• [What to do]: Once the pictures have been excluded, set down each remaining entry word for word.

*** Recorded information ***

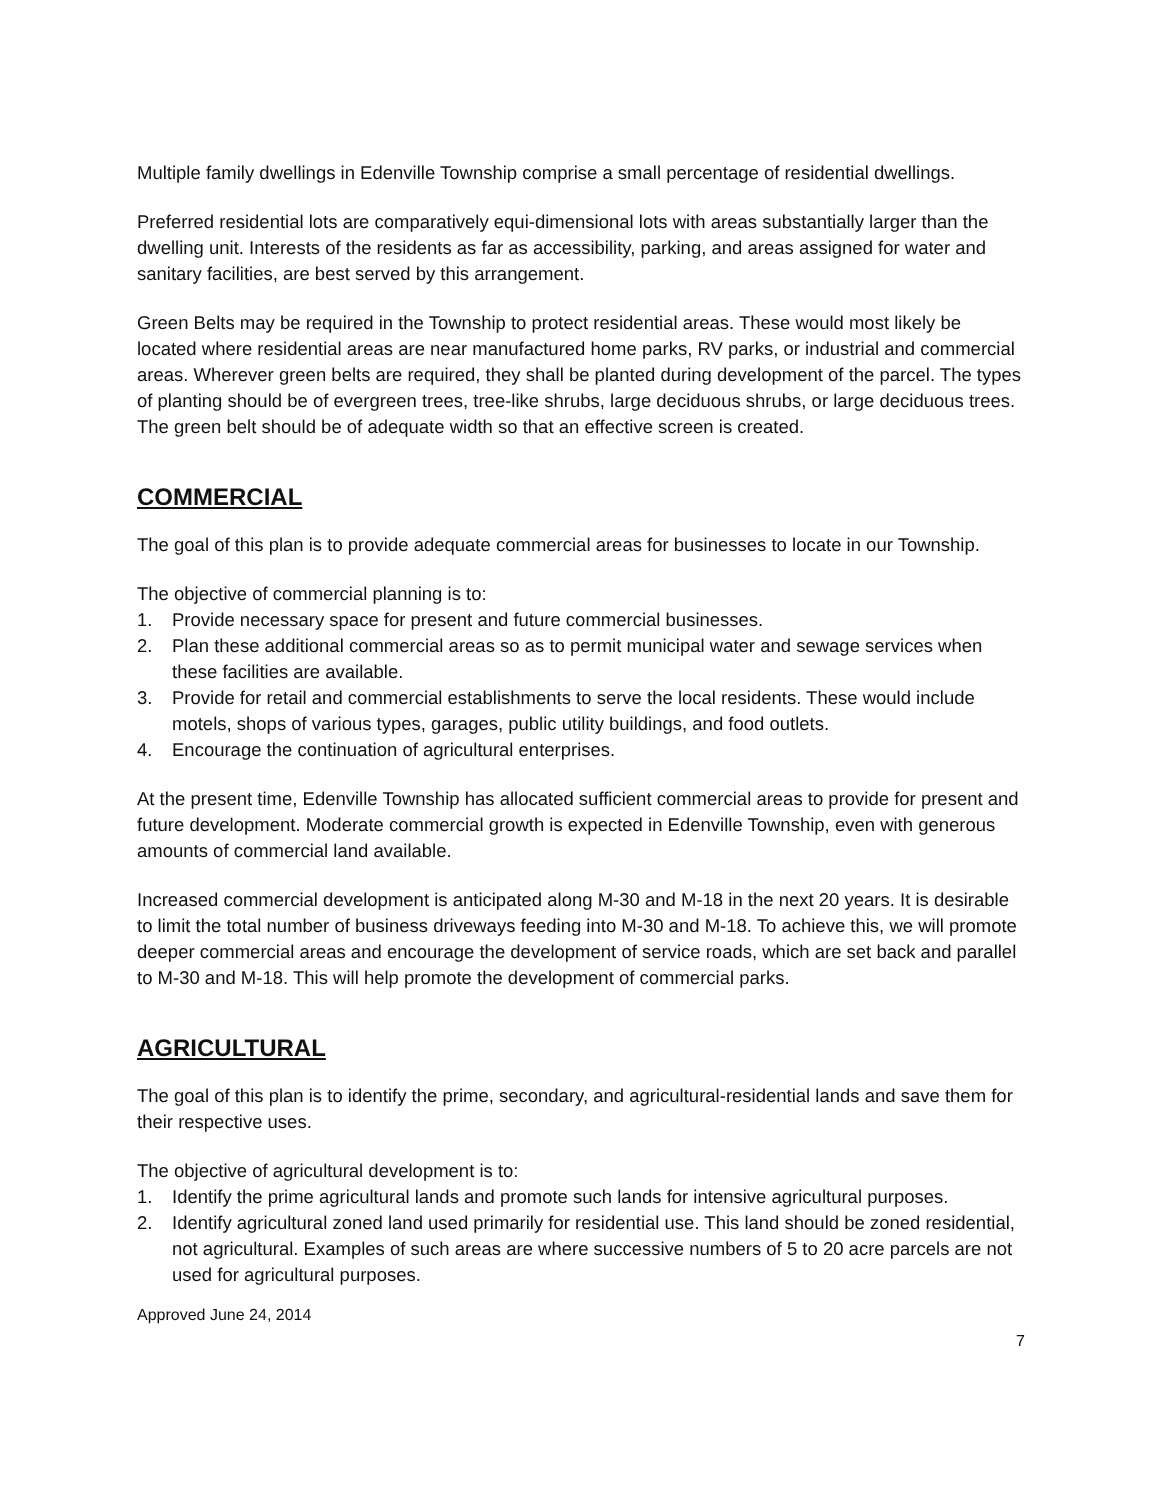Multiple family dwellings in Edenville Township comprise a small percentage of residential dwellings.
Preferred residential lots are comparatively equi-dimensional lots with areas substantially larger than the dwelling unit. Interests of the residents as far as accessibility, parking, and areas assigned for water and sanitary facilities, are best served by this arrangement.
Green Belts may be required in the Township to protect residential areas. These would most likely be located where residential areas are near manufactured home parks, RV parks, or industrial and commercial areas. Wherever green belts are required, they shall be planted during development of the parcel. The types of planting should be of evergreen trees, tree-like shrubs, large deciduous shrubs, or large deciduous trees. The green belt should be of adequate width so that an effective screen is created.
COMMERCIAL
The goal of this plan is to provide adequate commercial areas for businesses to locate in our Township.
The objective of commercial planning is to:
1. Provide necessary space for present and future commercial businesses.
2. Plan these additional commercial areas so as to permit municipal water and sewage services when these facilities are available.
3. Provide for retail and commercial establishments to serve the local residents. These would include motels, shops of various types, garages, public utility buildings, and food outlets.
4. Encourage the continuation of agricultural enterprises.
At the present time, Edenville Township has allocated sufficient commercial areas to provide for present and future development. Moderate commercial growth is expected in Edenville Township, even with generous amounts of commercial land available.
Increased commercial development is anticipated along M-30 and M-18 in the next 20 years. It is desirable to limit the total number of business driveways feeding into M-30 and M-18. To achieve this, we will promote deeper commercial areas and encourage the development of service roads, which are set back and parallel to M-30 and M-18. This will help promote the development of commercial parks.
AGRICULTURAL
The goal of this plan is to identify the prime, secondary, and agricultural-residential lands and save them for their respective uses.
The objective of agricultural development is to:
1. Identify the prime agricultural lands and promote such lands for intensive agricultural purposes.
2. Identify agricultural zoned land used primarily for residential use. This land should be zoned residential, not agricultural. Examples of such areas are where successive numbers of 5 to 20 acre parcels are not used for agricultural purposes.
Approved June 24, 2014
7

*** End of Recorded information ***

• [Final answer]:
Multiple family dwellings in Edenville Township comprise a small percentage of residential dwellings.
Preferred residential lots are comparatively equi-dimensional lots with areas substantially larger than the dwelling unit. Interests of the residents as far as accessibility, parking, and areas assigned for water and sanitary facilities, are best served by this arrangement.
Green Belts may be required in the Township to protect residential areas. These would most likely be located where residential areas are near manufactured home parks, RV parks, or industrial and commercial areas. Wherever green belts are required, they shall be planted during development of the parcel. The types of planting should be of evergreen trees, tree-like shrubs, large deciduous shrubs, or large deciduous trees. The green belt should be of adequate width so that an effective screen is created.
COMMERCIAL
The goal of this plan is to provide adequate commercial areas for businesses to locate in our Township.
The objective of commercial planning is to:
1. Provide necessary space for present and future commercial businesses.
2. Plan these additional commercial areas so as to permit municipal water and sewage services when these facilities are available.
3. Provide for retail and commercial establishments to serve the local residents. These would include motels, shops of various types, garages, public utility buildings, and food outlets.
4. Encourage the continuation of agricultural enterprises.
At the present time, Edenville Township has allocated sufficient commercial areas to provide for present and future development. Moderate commercial growth is expected in Edenville Township, even with generous amounts of commercial land available.
Increased commercial development is anticipated along M-30 and M-18 in the next 20 years. It is desirable to limit the total number of business driveways feeding into M-30 and M-18. To achieve this, we will promote deeper commercial areas and encourage the development of service roads, which are set back and parallel to M-30 and M-18. This will help promote the development of commercial parks.
AGRICULTURAL
The goal of this plan is to identify the prime, secondary, and agricultural-residential lands and save them for their respective uses.
The objective of agricultural development is to:
1. Identify the prime agricultural lands and promote such lands for intensive agricultural purposes.
2. Identify agricultural zoned land used primarily for residential use. This land should be zoned residential, not agricultural. Examples of such areas are where successive numbers of 5 to 20 acre parcels are not used for agricultural purposes.
Approved June 24, 2014
7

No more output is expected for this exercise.